The current checked in source code has an extra option to replace the standard Tortoise overlays for 'Unversioned' and 'Ignored' with the LizardTF ones for 'Out of date' and 'Checked-in but modified'. I was going to replace the release with this but I have to check them first, so they are in as a planned release 0.3.2.

Most of my work has been trying to get a decent build for those who want to download the source and build their own. To this end there are various prebuild and postbuild .bat files that stop and start explorer and movc various dependeny files around. It's all a lot more fiddly than I wanted. A lot of the problems come from the main build having to always target x86 (so they can call the TFS client API dlls), and the extentions having to target the right platform for the OS. I've been using the 'Batch Build' option to build both x86 and x64 versions of the extensions and x86 versions of everything else, except the Lizardx64Registry project. This is a command line .exe app that sets/tests various registry settings. If you are running a 64bit OS this is needed to change the main registry that the x64 extensions and TortoiseOverlays use. This is needed because as the main application is all built for x86 it only accessed the WoW parts of the registry. Only by calling an Out-Of-Process command line can I easily modify HK_LocalMachine for x64 applications.

I've changed the way the meta-data cache folder is structured. Rather than all the folder path hashes going straight into the root meta-data folder, I've split them up by first charactor, then second charactor. This is to prevent getting overly populated folders.
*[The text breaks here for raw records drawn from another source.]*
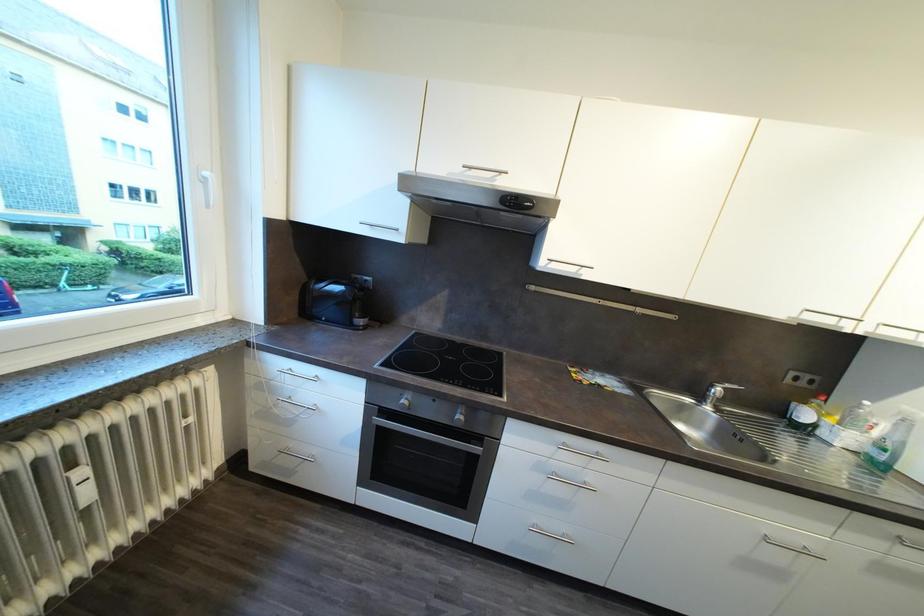
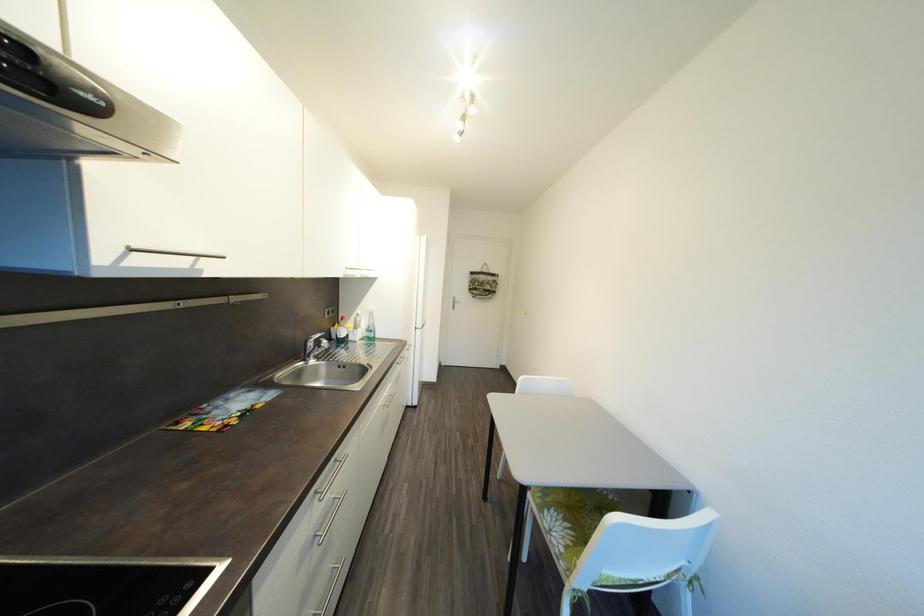
First-person continuous shooting, in which direction is the camera rotating?

The rotation direction of the camera is right-down.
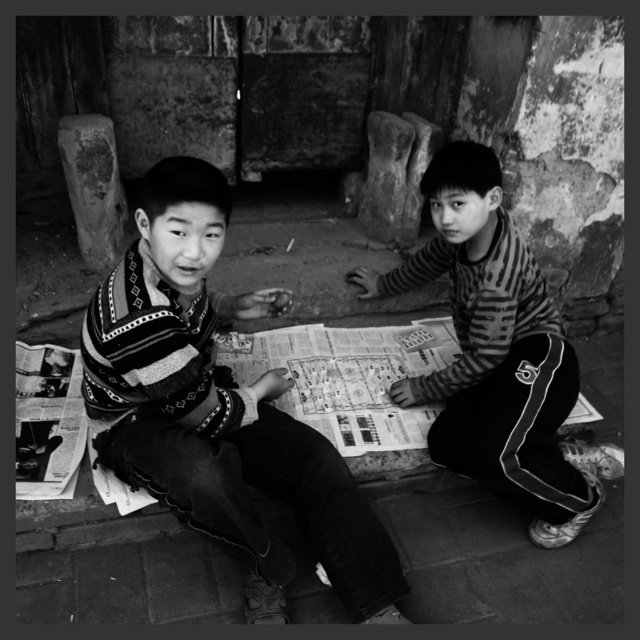
Does striped sweater at center have a lesser height compared to printed paper game at center?

No, striped sweater at center is not shorter than printed paper game at center.

Which is above, striped sweater at center or printed paper game at center?

printed paper game at center is higher up.

Between point (168, 328) and point (326, 340), which one is positioned behind?

The point (326, 340) is behind.

This screenshot has height=640, width=640. Find the location of `striped sweater at center`. striped sweater at center is located at coordinates (218, 408).

Is point (212, 220) farther from camera compared to point (573, 480)?

No, (212, 220) is in front of (573, 480).

Is striped sweater at center further to camera compared to striped fabric shirt at center?

No, striped sweater at center is closer to the viewer.

Who is more distant from viewer, (204, 358) or (467, 189)?

The point (467, 189) is more distant.

Image resolution: width=640 pixels, height=640 pixels. Identify the location of striped sweater at center. (218, 408).

Does striped fabric shirt at center lie behind printed paper game at center?

That is False.

Where is `striped fabric shirt at center`? The image size is (640, 640). striped fabric shirt at center is located at coordinates (497, 355).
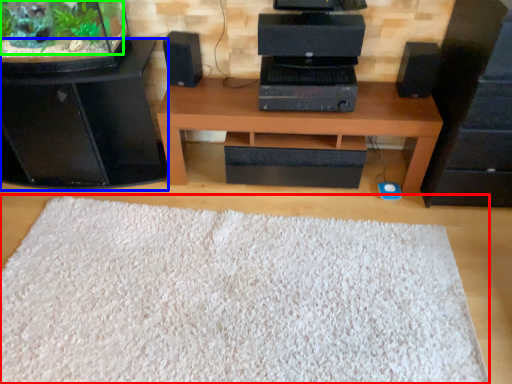
Question: Based on their relative distances, which object is farther from mat (highlighted by a red box)? Choose from furniture (highlighted by a blue box) and plant (highlighted by a green box).

Choices:
 (A) furniture
 (B) plant

Answer: (B)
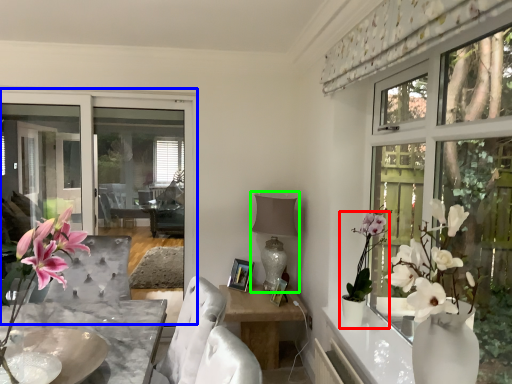
Question: Estimate the real-world distances between objects in this image. Which object is farther from houseplant (highlighted by a red box), window screen (highlighted by a blue box) or lamp (highlighted by a green box)?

Any one who was using Lizard 0.3.0 will need to re-parse their folders, and should delete any folder with a name more the 1 char long from the meta-date folder.

I think it's all in place now, I think all the necessary files are in the right places. I'll hopefully be testing on x86 hardware during the week. Everything seems good on x64 so far.

Also new is the whole new build for dotNet 3.5 - and associated VS9 solution branch. All the source is the same as the dotNet 2.0 branch except the .sln, .csproj, .vcproj and .vdproj files. I can't see any real benefit of using Linq or lambda expressions in Lizard right now, so it will probably stay that way.

I've started using the WorkItem support provided by CodePlex, so feel free to raise any issues as WorkItems, or just add a comment to the Blog. Now the really big structural change is out of the way I should be turning aroung smaller issues much faster.

Please let me know if you have problems gettings either the msi or source code up and running, and I'll do what I can.